**Data items:**
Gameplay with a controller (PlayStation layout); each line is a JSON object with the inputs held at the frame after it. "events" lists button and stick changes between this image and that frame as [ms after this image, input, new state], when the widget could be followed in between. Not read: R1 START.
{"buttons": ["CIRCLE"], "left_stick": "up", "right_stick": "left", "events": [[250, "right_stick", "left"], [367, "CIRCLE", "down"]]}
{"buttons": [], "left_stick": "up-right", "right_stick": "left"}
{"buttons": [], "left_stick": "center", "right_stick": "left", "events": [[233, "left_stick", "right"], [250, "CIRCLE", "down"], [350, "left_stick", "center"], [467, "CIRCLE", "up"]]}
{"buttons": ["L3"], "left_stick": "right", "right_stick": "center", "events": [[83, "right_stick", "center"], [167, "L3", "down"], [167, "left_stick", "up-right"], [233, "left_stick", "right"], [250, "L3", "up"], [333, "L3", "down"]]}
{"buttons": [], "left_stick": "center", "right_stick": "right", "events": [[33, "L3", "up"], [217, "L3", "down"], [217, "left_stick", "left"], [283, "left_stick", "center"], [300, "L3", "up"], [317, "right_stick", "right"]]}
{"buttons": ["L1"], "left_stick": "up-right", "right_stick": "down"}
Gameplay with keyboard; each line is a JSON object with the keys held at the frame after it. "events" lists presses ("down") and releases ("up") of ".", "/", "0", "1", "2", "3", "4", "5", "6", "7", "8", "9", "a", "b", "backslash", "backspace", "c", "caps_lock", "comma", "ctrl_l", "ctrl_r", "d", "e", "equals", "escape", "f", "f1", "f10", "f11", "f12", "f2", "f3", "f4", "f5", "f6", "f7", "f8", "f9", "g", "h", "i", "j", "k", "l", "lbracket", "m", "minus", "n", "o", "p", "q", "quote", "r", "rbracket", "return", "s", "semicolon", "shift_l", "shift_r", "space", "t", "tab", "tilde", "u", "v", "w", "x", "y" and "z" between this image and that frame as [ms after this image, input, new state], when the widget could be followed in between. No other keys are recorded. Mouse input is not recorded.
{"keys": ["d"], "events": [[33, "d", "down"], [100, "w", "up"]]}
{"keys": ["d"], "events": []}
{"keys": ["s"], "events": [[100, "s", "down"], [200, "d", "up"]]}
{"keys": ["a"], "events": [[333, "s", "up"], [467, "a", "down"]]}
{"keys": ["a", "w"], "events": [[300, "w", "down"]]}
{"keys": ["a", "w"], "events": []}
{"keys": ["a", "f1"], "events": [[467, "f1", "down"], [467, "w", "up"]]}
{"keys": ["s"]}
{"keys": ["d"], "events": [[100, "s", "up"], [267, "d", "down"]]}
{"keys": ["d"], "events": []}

**What is required:** For the string "widget", filter the data and copy out each line where it occurs.

**Output below:**
Gameplay with a controller (PlayStation layout); each line is a JSON object with the inputs held at the frame after it. "events" lists button and stick changes between this image and that frame as [ms after this image, input, new state], when the widget could be followed in between. Not read: R1 START.
Gameplay with keyboard; each line is a JSON object with the keys held at the frame after it. "events" lists presses ("down") and releases ("up") of ".", "/", "0", "1", "2", "3", "4", "5", "6", "7", "8", "9", "a", "b", "backslash", "backspace", "c", "caps_lock", "comma", "ctrl_l", "ctrl_r", "d", "e", "equals", "escape", "f", "f1", "f10", "f11", "f12", "f2", "f3", "f4", "f5", "f6", "f7", "f8", "f9", "g", "h", "i", "j", "k", "l", "lbracket", "m", "minus", "n", "o", "p", "q", "quote", "r", "rbracket", "return", "s", "semicolon", "shift_l", "shift_r", "space", "t", "tab", "tilde", "u", "v", "w", "x", "y" and "z" between this image and that frame as [ms after this image, input, new state], when the widget could be followed in between. No other keys are recorded. Mouse input is not recorded.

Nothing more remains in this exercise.